Acts recklessly. The person may take dangerous chances, like driving drunk or having risky sex.

How to Help

     * Take all suicide warning signs seriously. Your involvement and support may help save a life. Don't be afraid to ask whether your loved one is thinking of suicide, is depressed, or has problems. A frank conversation won't make the person act on their feelings. In fact, talk can help ease suicidal thoughts.

     * Encourage the person to talk to a mental-health professional as soon as possible. The National Suicide Prevention Lifeline is always open. You can reach a trained counselor at 800-273-TALK (800-273-8255).

     * If someone is threatening to kill themselves, do not leave them alone. Call 911 or, if you can do it safely, take them to the nearest emergency room. Try to keep the person calm and get help from others.

All that being said, I should point out that having to deal with two suicides isn't the only thing Carol has had on her plate. She also learned not long ago that her older brother's dementia has progressed to the point where he now must be confined to a nursing home. He no longer recognizes anyone, including his sister or his wife, who, coincidentally, now is totally blind.

The children's game of "pile on" may have been fun back in the day, but this kind of "pile on" is no game, and it certainly isn't any fun. I can't imagine the stress my cousin must be feeling at the moment. I can only hope the prayers I've been soliciting on her behalf since she called prove to be helpful in sustaining her through this latest tragedy.

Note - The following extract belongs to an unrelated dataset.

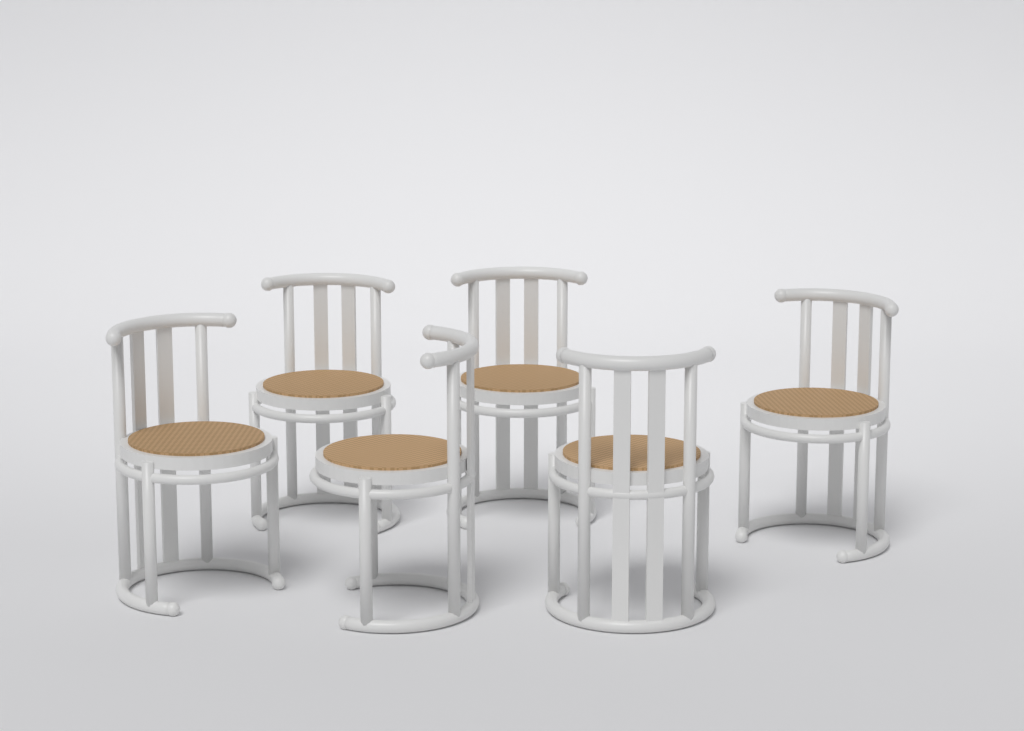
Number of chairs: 6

I realize this story has no relationship to the usual subject matter of this blog. However, I saw an opportunity to address a widespread problem, and when it comes to family, I don't hesitate to say what I feel. Hope you understand, but if you don't, that's OK, too. As I see a lot of fellow bloggers post from time to time, "It's my blog, so I can say anything I want"...within reason, of course.